Selected text:
* [RFC] Collecting strings at tracepoints
@ 2010-06-04 22:53 Stan Shebs
2010-06-04 23:00 ` Michael Snyder
` (2 more replies)
0 siblings, 3 replies; 8+ messages in thread
From: Stan Shebs @ 2010-06-04 22:53 UTC (permalink / raw)
To: gdb
Collection of strings is a problem for tracepoint users, because the
literal interpretation of "collect str", where str is a char *, is to
collect the address of the string, but not any of its contents. It is
possible to use the '@' syntax to get some contents, for instance
"collect str@40" acquires the first 40 characters, but it is a poor
approximation; if the string is shorter than that, you collect more than
necessary, and possibly run into access trouble if str+40 is outside the
program's address space, or else the string is longer, in which case you
may miss the part you really wanted.
For normal printing of strings GDB has a couple tricks it does. First,
it explicitly recognizes types that are pointers to chars, and
automatically dereferences and prints the bytes it finds. Second, the
print elements limit prevents excessive output in case the string is long.
For tracepoint collection, I think the automatic heuristic is probably
not a good idea. In interactive use, if you print too much string, or
just wanted to see the address, there's no harm in displaying extra
data. But for tracing, the user needs a little more control, so that
the buffer doesn't inadvertantly fill up too soon. So I think that
means that we should have the user explicitly request collection of
string contents.
Looking at how '@' syntax works, we can extend it without disrupting
expression parsing much. For instance, "str@@" could mean to deference
str, and collect bytes until a 0 is seen, or the print elements limit is
reached (implication is that we would have to tell the target that
number). The user could exercise even finer control by supplying the
limit explicitly, for instance "str@/80" to collect at most 80 chars of
the string. ("str@@80" seems like it would cause ambiguity problems vs
"str@@").
This extended syntax could work for the print command too, in lieu of
tweaking the print element limit, and for types that GDB does not
recognize as a string type.
Under the hood, it's not yet clear if we will need additional bytecodes,
but probably so.
Stan
^ permalink raw reply [flat|nested] 8+ messages in thread
* Re: [RFC] Collecting strings at tracepoints
2010-06-04 22:53 [RFC] Collecting strings at tracepoints Stan Shebs
@ 2010-06-04 23:00 ` Michael Snyder
2010-06-08 21:19 ` Tom Tromey
2010-06-15 22:51 ` Doug Evans
2 siblings, 0 replies; 8+ messages in thread
From: Michael Snyder @ 2010-06-04 23:00 UTC (permalink / raw)
To: Stan Shebs; +Cc: gdb
Stan Shebs wrote:
> Collection of strings is a problem for tracepoint users, because the
> literal interpretation of "collect str", where str is a char *, is to
> collect the address of the string, but not any of its contents. It is
> possible to use the '@' syntax to get some contents, for instance
> "collect str@40" acquires the first 40 characters, but it is a poor
> approximation; if the string is shorter than that, you collect more than
> necessary, and possibly run into access trouble if str+40 is outside the
> program's address space, or else the string is longer, in which case you
> may miss the part you really wanted.

Given data:
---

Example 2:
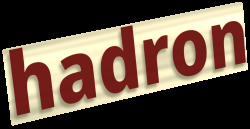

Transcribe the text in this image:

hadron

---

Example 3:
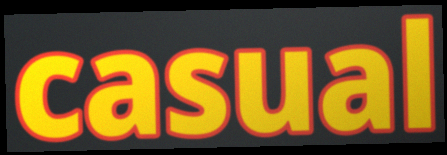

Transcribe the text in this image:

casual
* * *
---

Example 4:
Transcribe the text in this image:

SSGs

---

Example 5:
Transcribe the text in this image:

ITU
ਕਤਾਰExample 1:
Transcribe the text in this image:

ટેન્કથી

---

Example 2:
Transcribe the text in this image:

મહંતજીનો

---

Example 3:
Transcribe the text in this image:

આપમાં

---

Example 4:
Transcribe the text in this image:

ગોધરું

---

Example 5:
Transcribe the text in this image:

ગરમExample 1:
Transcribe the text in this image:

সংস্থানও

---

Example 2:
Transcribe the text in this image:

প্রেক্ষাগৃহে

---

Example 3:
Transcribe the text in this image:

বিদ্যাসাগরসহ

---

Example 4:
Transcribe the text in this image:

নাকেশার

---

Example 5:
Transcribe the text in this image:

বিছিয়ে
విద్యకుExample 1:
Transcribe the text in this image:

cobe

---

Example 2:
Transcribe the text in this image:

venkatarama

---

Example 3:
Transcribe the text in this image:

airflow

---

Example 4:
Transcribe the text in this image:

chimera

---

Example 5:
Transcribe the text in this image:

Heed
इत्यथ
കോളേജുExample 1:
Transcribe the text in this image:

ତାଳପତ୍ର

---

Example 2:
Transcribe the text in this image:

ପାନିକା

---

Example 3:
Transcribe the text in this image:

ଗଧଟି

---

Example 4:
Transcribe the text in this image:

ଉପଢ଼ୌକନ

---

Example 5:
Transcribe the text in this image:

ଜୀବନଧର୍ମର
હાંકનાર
...
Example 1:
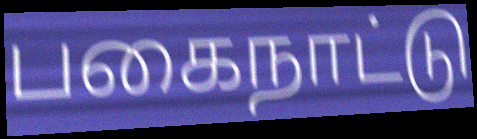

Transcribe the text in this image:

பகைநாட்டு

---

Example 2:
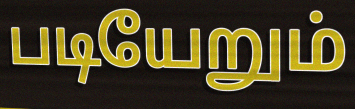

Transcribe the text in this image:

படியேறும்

What you need to do:
Can you reproduce the passage of the post above on collecting strings at tracepoints that opens with "Looking at how" and closes with "but probably so.", substituting "opcodes" for "bytecodes"?

Response to this task:
Looking at how '@' syntax works, we can extend it without disrupting
expression parsing much. For instance, "str@@" could mean to deference
str, and collect bytes until a 0 is seen, or the print elements limit is
reached (implication is that we would have to tell the target that
number). The user could exercise even finer control by supplying the
limit explicitly, for instance "str@/80" to collect at most 80 chars of
the string. ("str@@80" seems like it would cause ambiguity problems vs
"str@@").
This extended syntax could work for the print command too, in lieu of
tweaking the print element limit, and for types that GDB does not
recognize as a string type.
Under the hood, it's not yet clear if we will need additional opcodes,
but probably so.